"""

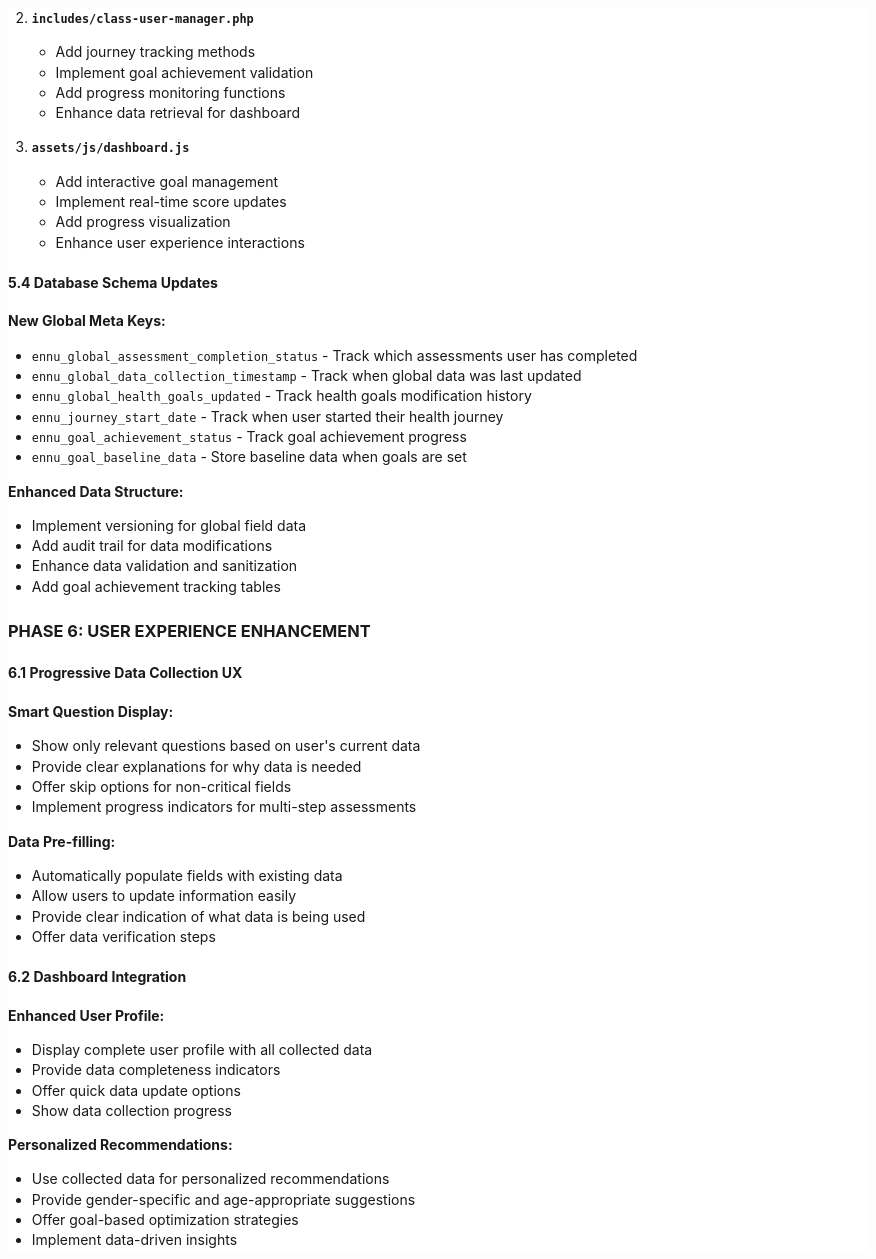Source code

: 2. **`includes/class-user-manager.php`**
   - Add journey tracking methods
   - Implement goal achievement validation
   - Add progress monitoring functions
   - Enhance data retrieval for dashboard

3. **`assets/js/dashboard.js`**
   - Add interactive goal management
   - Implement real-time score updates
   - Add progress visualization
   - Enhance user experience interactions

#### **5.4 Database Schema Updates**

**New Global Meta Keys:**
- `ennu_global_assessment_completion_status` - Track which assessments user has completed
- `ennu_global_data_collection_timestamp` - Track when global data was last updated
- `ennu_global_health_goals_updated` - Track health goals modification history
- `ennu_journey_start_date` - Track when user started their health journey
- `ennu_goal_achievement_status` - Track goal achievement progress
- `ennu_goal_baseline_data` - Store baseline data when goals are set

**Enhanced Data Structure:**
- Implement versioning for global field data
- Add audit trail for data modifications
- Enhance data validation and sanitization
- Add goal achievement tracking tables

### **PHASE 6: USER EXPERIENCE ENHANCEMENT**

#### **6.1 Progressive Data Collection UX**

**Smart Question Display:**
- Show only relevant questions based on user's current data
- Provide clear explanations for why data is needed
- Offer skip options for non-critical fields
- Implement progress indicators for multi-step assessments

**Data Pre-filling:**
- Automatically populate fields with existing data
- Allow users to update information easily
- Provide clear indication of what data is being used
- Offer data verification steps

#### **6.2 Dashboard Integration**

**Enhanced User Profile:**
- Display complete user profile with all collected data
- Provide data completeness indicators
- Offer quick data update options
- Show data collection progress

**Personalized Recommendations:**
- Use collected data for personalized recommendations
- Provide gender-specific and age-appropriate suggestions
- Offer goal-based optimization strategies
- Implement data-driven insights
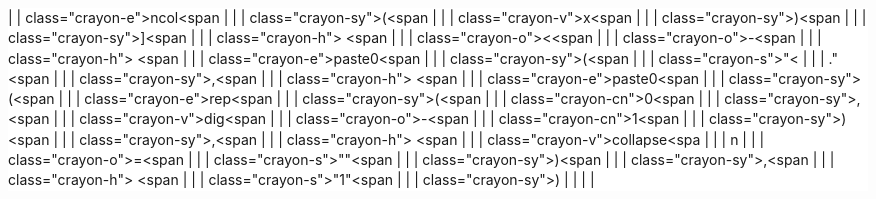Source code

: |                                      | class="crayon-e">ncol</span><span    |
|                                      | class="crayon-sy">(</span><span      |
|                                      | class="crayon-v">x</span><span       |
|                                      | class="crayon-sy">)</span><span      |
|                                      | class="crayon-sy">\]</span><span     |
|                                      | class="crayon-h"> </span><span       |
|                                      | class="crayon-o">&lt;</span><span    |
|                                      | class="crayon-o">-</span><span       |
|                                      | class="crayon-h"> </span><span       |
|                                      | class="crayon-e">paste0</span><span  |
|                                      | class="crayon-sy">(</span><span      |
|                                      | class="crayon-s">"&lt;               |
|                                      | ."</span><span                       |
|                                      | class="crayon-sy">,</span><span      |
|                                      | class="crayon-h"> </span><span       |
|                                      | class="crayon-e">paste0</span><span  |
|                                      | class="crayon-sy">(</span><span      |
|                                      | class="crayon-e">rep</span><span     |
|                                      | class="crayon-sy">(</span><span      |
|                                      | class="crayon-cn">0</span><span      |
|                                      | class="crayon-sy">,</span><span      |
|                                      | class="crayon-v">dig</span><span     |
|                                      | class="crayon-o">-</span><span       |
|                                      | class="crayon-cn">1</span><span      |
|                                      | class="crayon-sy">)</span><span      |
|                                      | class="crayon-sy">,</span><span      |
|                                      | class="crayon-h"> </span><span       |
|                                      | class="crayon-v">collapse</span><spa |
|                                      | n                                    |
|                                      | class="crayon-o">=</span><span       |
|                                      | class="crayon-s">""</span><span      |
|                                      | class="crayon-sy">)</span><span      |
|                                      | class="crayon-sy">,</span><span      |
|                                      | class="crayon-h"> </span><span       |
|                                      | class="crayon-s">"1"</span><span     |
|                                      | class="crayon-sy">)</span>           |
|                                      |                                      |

"""

- [What you will do]: Please copy, exactly and with nothing else, the lines above beginning at the line that has "- Enhance user experience interactions" and ending with the line that has "goals are set".

- [Answer for this exercise]:
   - Enhance user experience interactions

#### **5.4 Database Schema Updates**

**New Global Meta Keys:**
- `ennu_global_assessment_completion_status` - Track which assessments user has completed
- `ennu_global_data_collection_timestamp` - Track when global data was last updated
- `ennu_global_health_goals_updated` - Track health goals modification history
- `ennu_journey_start_date` - Track when user started their health journey
- `ennu_goal_achievement_status` - Track goal achievement progress
- `ennu_goal_baseline_data` - Store baseline data when goals are set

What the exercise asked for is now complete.